Rolling Thunder Revue: Martin Scorsese's Bob Dylan anti-documentary chronicles famous 1970s concert tour

Anurag Tagat

Jun 30, 2019 13:10:50 IST

Bob Dylan, one of the greatest singer-songwriters of all time, drops a timeless gem of a quote in Martin Scorsese's Rolling Thunder Revue: A Bob Dylan StoryIn the new documentary, a hair-raising dialogue sees Dylan saying, "Life is about creating yourself." This is coming from the man who didn't go on a proper tour between his motorcycle accident in 1966 until 1974, when the circus-like 'Rolling Thunder Revue' tour was about to kick off the next year.

Rolling Thunder Revue: Martin Scorseses Bob Dylan anti-documentary chronicles famous 1970s concert tour

Joan Baez and Bob Dylan in Rolling Thunder Revue: A Bob Dylan Story by Martin Scorsese." Netflix

But that’s one of the first takeaways for many from a well-edited trailer. Within the first five minutes of the full documentary, however, there’s an almost meme-worthy moment, in which Dylan says, “I don’t remember a thing about Rolling Thunder.” It might elicit a laugh from old and new fans of the celebrated troubadour, but it’s also a moment we should have really looked into.

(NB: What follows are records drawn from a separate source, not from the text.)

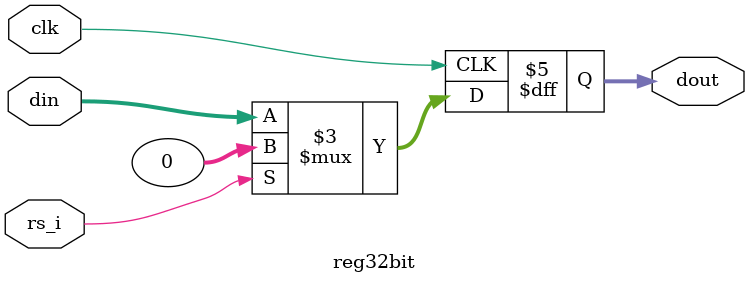
<source format=v>
module reg32bit (
    input clk,
    input rs_i,
    input [31:0] din,
    output reg [31:0] dout
);
    
    always @(posedge clk) begin
      if (rs_i) begin
        dout <= 32'h00000000;
      end
      else begin
        dout <= din;
      end
    end

endmodule

</source>
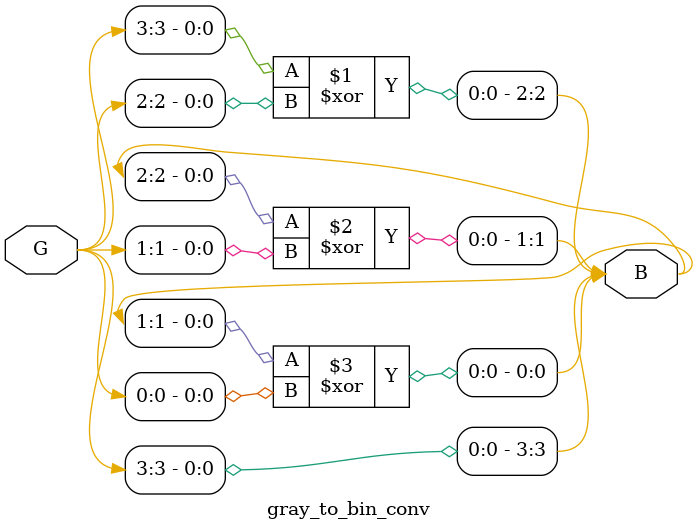
<source format=v>
module gray_to_bin_conv (G, B);

input  [3:0] G;
output [3:0] B;

assign B[3] = G[3];
assign B[2] = B[3] ^ G[2]; 
assign B[1] = B[2] ^ G[1]; 
assign B[0] = B[1] ^ G[0];

endmodule
</source>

Around the 12-minute mark, a filmmaker named Stefan van Dorp shows up in a superpretentious interview, and journalists later realised this was an entirely fictional character played by actor, investor and Bette Midler’s husband Martin von Haselberg. If you keep your guard up from there on, you begin to think about what the hell actor Sharon Stone is doing in Rolling Thunder, much less claiming that she tagged along for the tour in the mid-70s. Even Paramount Pictures CEO Jim Gianopulos appears in what is clearly a caricature of a Richie Rich tour promoter (who apparently walked around with bags of money). Then there’s a meta-level, bizarre inclusion of Jack Tanner, who is actually a character played by actor Michael Murphy in the 1988 mockumentary Tanner ‘88. Tanner explains former president Jimmy Carter’s connection to Dylan, doctored archival photos and all.

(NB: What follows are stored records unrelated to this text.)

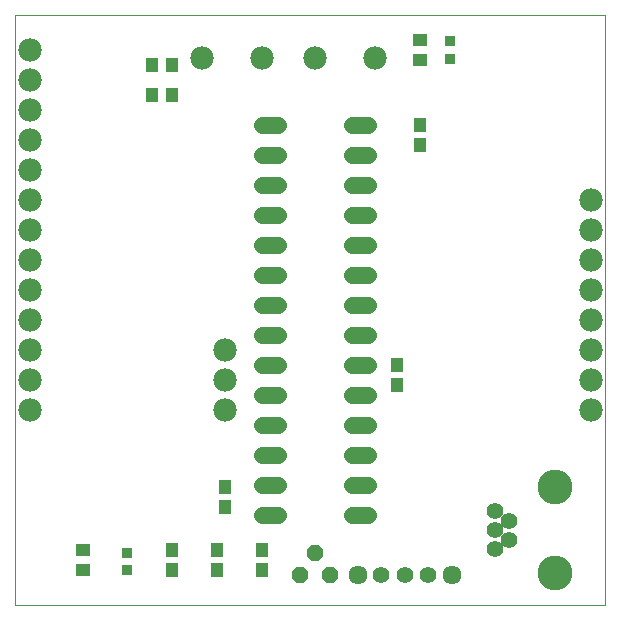
<source format=gts>
G75*
%MOIN*%
%OFA0B0*%
%FSLAX25Y25*%
%IPPOS*%
%LPD*%
%AMOC8*
5,1,8,0,0,1.08239X$1,22.5*
%
%ADD10C,0.00000*%
%ADD11C,0.05550*%
%ADD12C,0.11620*%
%ADD13C,0.07800*%
%ADD14C,0.05600*%
%ADD15C,0.06337*%
%ADD16OC8,0.05600*%
%ADD17R,0.04731X0.04337*%
%ADD18R,0.04337X0.04731*%
%ADD19R,0.03550X0.03550*%
D10*
X0001800Y0007548D02*
X0001800Y0204398D01*
X0198650Y0204398D01*
X0198650Y0007548D01*
X0001800Y0007548D01*
D11*
X0123926Y0017548D03*
X0131800Y0017548D03*
X0139674Y0017548D03*
X0161721Y0026249D03*
X0166446Y0029398D03*
X0161721Y0032548D03*
X0166446Y0035698D03*
X0161721Y0038847D03*
D12*
X0181800Y0046918D03*
X0181800Y0018178D03*
D13*
X0193800Y0072548D03*
X0193800Y0082548D03*
X0193800Y0092548D03*
X0193800Y0102548D03*
X0193800Y0112548D03*
X0193800Y0122548D03*
X0193800Y0132548D03*
X0193800Y0142548D03*
X0121800Y0190048D03*
X0101800Y0190048D03*
X0084300Y0190048D03*
X0064300Y0190048D03*
X0006800Y0192548D03*
X0006800Y0182548D03*
X0006800Y0172548D03*
X0006800Y0162548D03*
X0006800Y0152548D03*
X0006800Y0142548D03*
X0006800Y0132548D03*
X0006800Y0122548D03*
X0006800Y0112548D03*
X0006800Y0102548D03*
X0006800Y0092548D03*
X0006800Y0082548D03*
X0006800Y0072548D03*
X0071800Y0072548D03*
X0071800Y0082548D03*
X0071800Y0092548D03*
D14*
X0084200Y0087548D02*
X0089400Y0087548D01*
X0089400Y0077548D02*
X0084200Y0077548D01*
X0084200Y0067548D02*
X0089400Y0067548D01*
X0089400Y0057548D02*
X0084200Y0057548D01*
X0084200Y0047548D02*
X0089400Y0047548D01*
X0089400Y0037548D02*
X0084200Y0037548D01*
X0114200Y0037548D02*
X0119400Y0037548D01*
X0119400Y0047548D02*
X0114200Y0047548D01*
X0114200Y0057548D02*
X0119400Y0057548D01*
X0119400Y0067548D02*
X0114200Y0067548D01*
X0114200Y0077548D02*
X0119400Y0077548D01*
X0119400Y0087548D02*
X0114200Y0087548D01*
X0114200Y0097548D02*
X0119400Y0097548D01*
X0119400Y0107548D02*
X0114200Y0107548D01*
X0114200Y0117548D02*
X0119400Y0117548D01*
X0119400Y0127548D02*
X0114200Y0127548D01*
X0114200Y0137548D02*
X0119400Y0137548D01*
X0119400Y0147548D02*
X0114200Y0147548D01*
X0114200Y0157548D02*
X0119400Y0157548D01*
X0119400Y0167548D02*
X0114200Y0167548D01*
X0089400Y0167548D02*
X0084200Y0167548D01*
X0084200Y0157548D02*
X0089400Y0157548D01*
X0089400Y0147548D02*
X0084200Y0147548D01*
X0084200Y0137548D02*
X0089400Y0137548D01*
X0089400Y0127548D02*
X0084200Y0127548D01*
X0084200Y0117548D02*
X0089400Y0117548D01*
X0089400Y0107548D02*
X0084200Y0107548D01*
X0084200Y0097548D02*
X0089400Y0097548D01*
D15*
X0116052Y0017548D03*
X0147548Y0017548D03*
D16*
X0106800Y0017548D03*
X0101800Y0025048D03*
X0096800Y0017548D03*
D17*
X0024430Y0019322D03*
X0024430Y0026014D03*
X0136800Y0189202D03*
X0136800Y0195894D03*
D18*
X0136800Y0167587D03*
X0136800Y0160894D03*
X0129300Y0087666D03*
X0129300Y0080973D03*
X0084300Y0025894D03*
X0084300Y0019202D03*
X0069300Y0019202D03*
X0069300Y0025894D03*
X0071800Y0040422D03*
X0071800Y0047115D03*
X0054300Y0025894D03*
X0054300Y0019202D03*
X0054162Y0177548D03*
X0047469Y0177548D03*
X0047469Y0187548D03*
X0054162Y0187548D03*
D19*
X0146800Y0189595D03*
X0146800Y0195501D03*
X0039340Y0025051D03*
X0039340Y0019145D03*
M02*

</source>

All these aspects of Rolling Thunder Revue almost make it an anti-documentary of sorts, as Scorsese blends the real with the fake, leaving viewers to be as discerning as possible (or not). It’s perhaps that in the post-truth age of social media and ‘alternative facts’, Scorsese and Dylan’s team wanted to revisit a time that was highly irreverent, especially considering the carnival-esque atmosphere that the tour was all about.

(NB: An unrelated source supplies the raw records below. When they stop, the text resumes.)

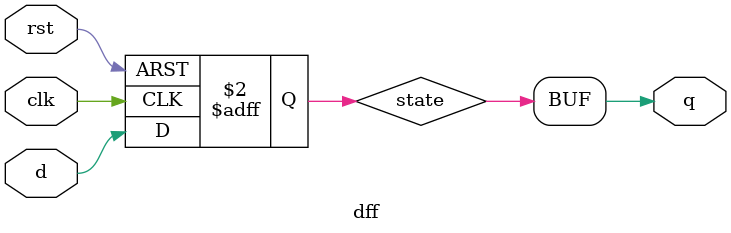
<source format=v>
module dff (q, d, clk, rst);

   output         q;
   input          d;
   input          clk;
   input          rst;

   reg            state;

   assign q = state;

   always @(posedge clk or posedge rst)
   begin
      if (rst)
         state <= 1'b0;
      else
         state <= d;
   end

`ifdef dump_flops
   always @(posedge gpu_tb.rst)
   begin
      if ($test$plusargs("dump_flops"))
      begin
         $display("%m.state");
      end
   end
`endif
endmodule

</source>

Along the way, you can probably be happy about clips of Dylan classics like “Knockin’ on Heaven’s Door”, “Mr. Tambourine Man”, “One More Cup of Coffee” and “A Hard Rain’s a-Gonna Fall” plus never-before-seen interviews with the likes of Allen Ginsberg (shot at the time). Dylan is his smooth, give-a-damn charming self but then there’s always the quirkiness that clearly hangs in the air thanks to singer-poets like Patti Smith with her stories of archers and diamonds.

Another still from the Rolling Thunder Revue tour. Netflix

Another still from the Rolling Thunder Revue tour. Netflix

Joan Baez and Dylan sing a heartfelt duet on “I Shall Be Released” later on, just after craftily dodging any rumours of being linked to her long-time friend (whom she had just reunited with on this tour). She remains an important part throughout Rolling Thunder Revue, looking back in more recent interviews fondly on her time on the road, which took them from small clubs to Native American reservations to correctional facilities, sparking one of many politically tinged moments.

As much as one may call this an antithesis of a documentary as well as a concert film, it has a lot of real concert footage of Dylan songs as well as insight into the songwriter and his troupe’s eccentricities. In the 1970s, no one cared about much and yet, they cared about a lot when they stepped in front of a mic, to talk about Native American war heroes like Ira Hayes or systemic racial discrimination.

Scorsese has shined light on Dylan a few times before, notably with No Direction Home, but Rolling Thunder Revue is quite a different beast. It features archival interviews that Scorsese plays with but also occasionally presents as-is, right next to performances which are euphoric blues but also sombre folk. For the documentary, Dylan was interviewed about two years ago, with other interviews starting out as early as a decade ago. At two hours and 22 minutes, Rolling Thunder Revue is long but also an entertaining watch for anyone who loved the electric era of Dylan, his idea behind an intimate yet crazy-as-the-70s tour and, of course, never before seen or heard interviews.

Rolling Thunder Revue: A Bob Dylan Story is currently streaming on Netflix.